*** Source data Section Begins ***

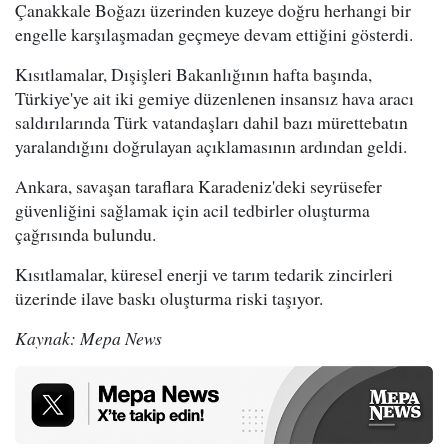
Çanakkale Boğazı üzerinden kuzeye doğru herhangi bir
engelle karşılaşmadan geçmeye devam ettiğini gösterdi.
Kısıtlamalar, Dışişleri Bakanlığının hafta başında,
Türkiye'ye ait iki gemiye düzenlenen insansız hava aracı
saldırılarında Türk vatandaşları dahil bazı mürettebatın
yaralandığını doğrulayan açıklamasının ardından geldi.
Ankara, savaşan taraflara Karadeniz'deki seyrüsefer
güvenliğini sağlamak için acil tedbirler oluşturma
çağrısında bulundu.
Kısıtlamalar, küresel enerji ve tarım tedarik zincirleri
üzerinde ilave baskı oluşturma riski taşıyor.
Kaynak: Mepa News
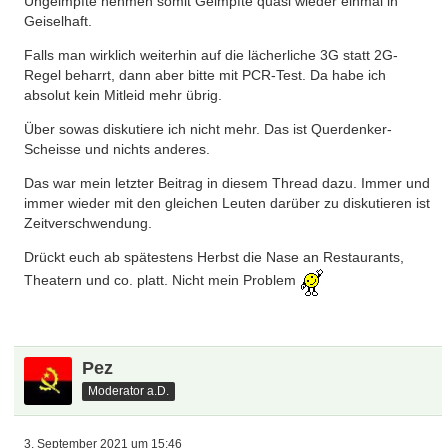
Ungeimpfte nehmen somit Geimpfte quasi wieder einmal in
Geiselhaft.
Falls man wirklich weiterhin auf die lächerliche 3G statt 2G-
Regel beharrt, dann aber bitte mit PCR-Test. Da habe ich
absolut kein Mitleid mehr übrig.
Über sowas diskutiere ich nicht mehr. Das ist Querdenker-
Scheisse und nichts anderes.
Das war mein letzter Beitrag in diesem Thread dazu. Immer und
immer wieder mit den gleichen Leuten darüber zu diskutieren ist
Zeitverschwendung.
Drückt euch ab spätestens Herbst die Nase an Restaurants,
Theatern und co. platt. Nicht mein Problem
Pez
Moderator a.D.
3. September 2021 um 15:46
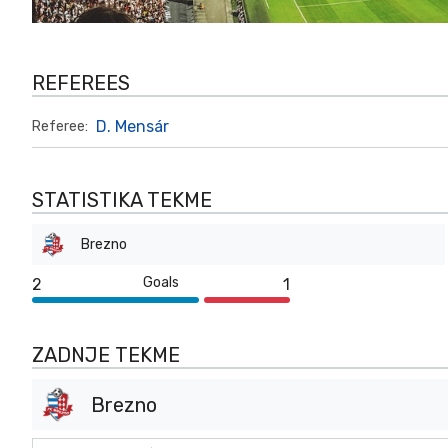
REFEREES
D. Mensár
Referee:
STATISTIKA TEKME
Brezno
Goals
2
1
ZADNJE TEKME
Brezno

*** Source data Section Ends ***
*** Source data Section Begins ***

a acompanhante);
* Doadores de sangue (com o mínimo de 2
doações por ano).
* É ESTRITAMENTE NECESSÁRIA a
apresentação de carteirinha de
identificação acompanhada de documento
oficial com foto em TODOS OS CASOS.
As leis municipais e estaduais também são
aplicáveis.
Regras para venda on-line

*** Source data Section Ends ***

Aim of the task: Please copy each line from the material above in which the string "oluşturma" appears.

Response to this exercise:
güvenliğini sağlamak için acil tedbirler oluşturma
üzerinde ilave baskı oluşturma riski taşıyor.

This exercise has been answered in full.